Exercise description:
Everything in the entries below must be output exactly, apart from the pictures.

Supplied data:
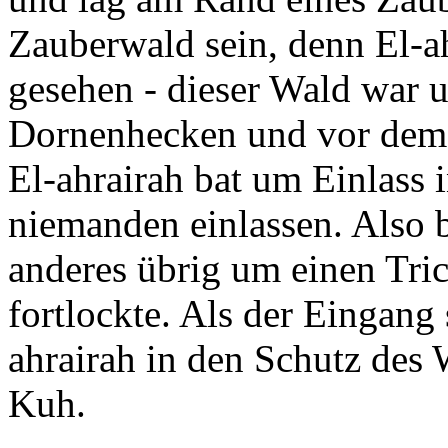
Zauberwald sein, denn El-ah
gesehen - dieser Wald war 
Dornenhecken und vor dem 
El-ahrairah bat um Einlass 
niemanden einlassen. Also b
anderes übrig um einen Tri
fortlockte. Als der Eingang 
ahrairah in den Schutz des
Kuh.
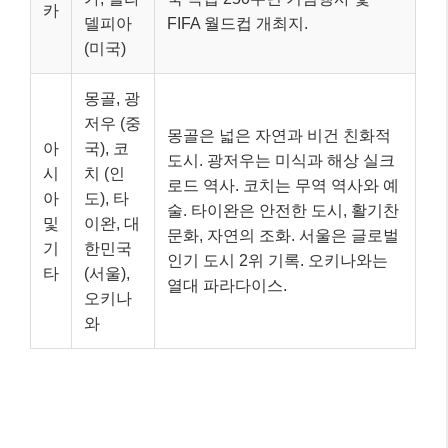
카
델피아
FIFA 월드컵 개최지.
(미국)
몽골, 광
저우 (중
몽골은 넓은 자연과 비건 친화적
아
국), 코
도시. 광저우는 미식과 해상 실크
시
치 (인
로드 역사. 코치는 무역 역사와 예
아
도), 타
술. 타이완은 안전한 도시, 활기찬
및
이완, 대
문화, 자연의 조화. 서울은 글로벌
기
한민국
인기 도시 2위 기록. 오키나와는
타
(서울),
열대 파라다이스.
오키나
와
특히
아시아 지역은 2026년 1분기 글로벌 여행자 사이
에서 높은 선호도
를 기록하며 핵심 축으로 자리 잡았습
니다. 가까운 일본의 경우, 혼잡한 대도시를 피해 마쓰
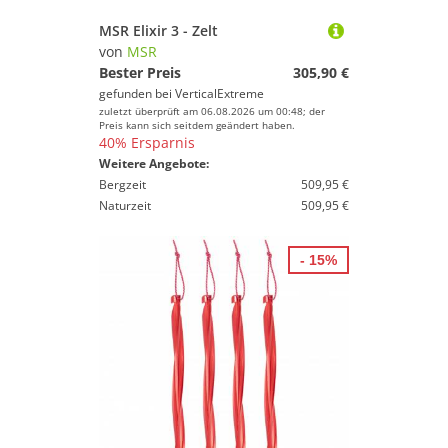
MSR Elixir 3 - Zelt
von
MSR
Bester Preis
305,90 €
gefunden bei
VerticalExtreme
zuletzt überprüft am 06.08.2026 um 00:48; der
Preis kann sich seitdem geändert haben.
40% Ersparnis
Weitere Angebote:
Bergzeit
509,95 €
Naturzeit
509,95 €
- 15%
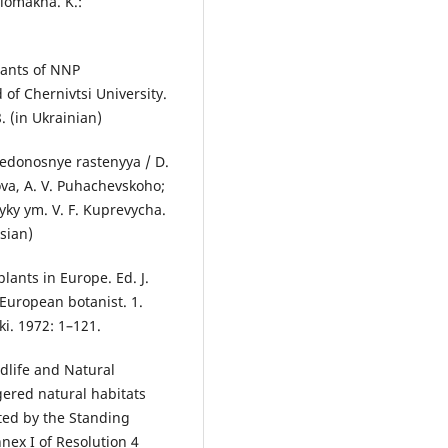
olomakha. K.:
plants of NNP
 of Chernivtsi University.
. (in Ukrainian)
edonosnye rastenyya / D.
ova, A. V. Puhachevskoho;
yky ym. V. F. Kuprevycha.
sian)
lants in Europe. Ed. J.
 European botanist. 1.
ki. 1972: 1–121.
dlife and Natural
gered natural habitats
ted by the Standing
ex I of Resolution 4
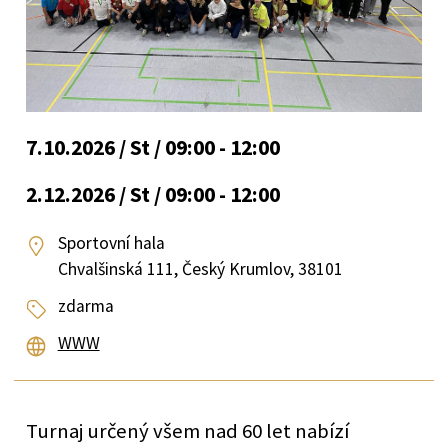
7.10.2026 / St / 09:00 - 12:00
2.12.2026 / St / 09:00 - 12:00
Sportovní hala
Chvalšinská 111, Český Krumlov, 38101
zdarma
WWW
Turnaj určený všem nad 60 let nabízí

Output for this exercise:
Zauberwald sein, denn El-ah
gesehen - dieser Wald war 
Dornenhecken und vor dem 
El-ahrairah bat um Einlass 
niemanden einlassen. Also b
anderes übrig um einen Tri
fortlockte. Als der Eingang 
ahrairah in den Schutz des
Kuh.
카
델피아
FIFA 월드컵 개최지.
(미국)
몽골, 광
저우 (중
몽골은 넓은 자연과 비건 친화적
아
국), 코
도시. 광저우는 미식과 해상 실크
시
치 (인
로드 역사. 코치는 무역 역사와 예
아
도), 타
술. 타이완은 안전한 도시, 활기찬
및
이완, 대
문화, 자연의 조화. 서울은 글로벌
기
한민국
인기 도시 2위 기록. 오키나와는
타
(서울),
열대 파라다이스.
오키나
와
특히
아시아 지역은 2026년 1분기 글로벌 여행자 사이
에서 높은 선호도
를 기록하며 핵심 축으로 자리 잡았습
니다. 가까운 일본의 경우, 혼잡한 대도시를 피해 마쓰
MSR Elixir 3 - Zelt
von
MSR
Bester Preis
305,90 €
gefunden bei
VerticalExtreme
zuletzt überprüft am 06.08.2026 um 00:48; der
Preis kann sich seitdem geändert haben.
40% Ersparnis
Weitere Angebote:
Bergzeit
509,95 €
Naturzeit
509,95 €
- 15%
olomakha. K.:
plants of NNP
 of Chernivtsi University.
. (in Ukrainian)
edonosnye rastenyya / D.
ova, A. V. Puhachevskoho;
yky ym. V. F. Kuprevycha.
sian)
lants in Europe. Ed. J.
 European botanist. 1.
ki. 1972: 1–121.
dlife and Natural
gered natural habitats
ted by the Standing
ex I of Resolution 4
7.10.2026 / St / 09:00 - 12:00
2.12.2026 / St / 09:00 - 12:00
Sportovní hala
Chvalšinská 111, Český Krumlov, 38101
zdarma
WWW
Turnaj určený všem nad 60 let nabízí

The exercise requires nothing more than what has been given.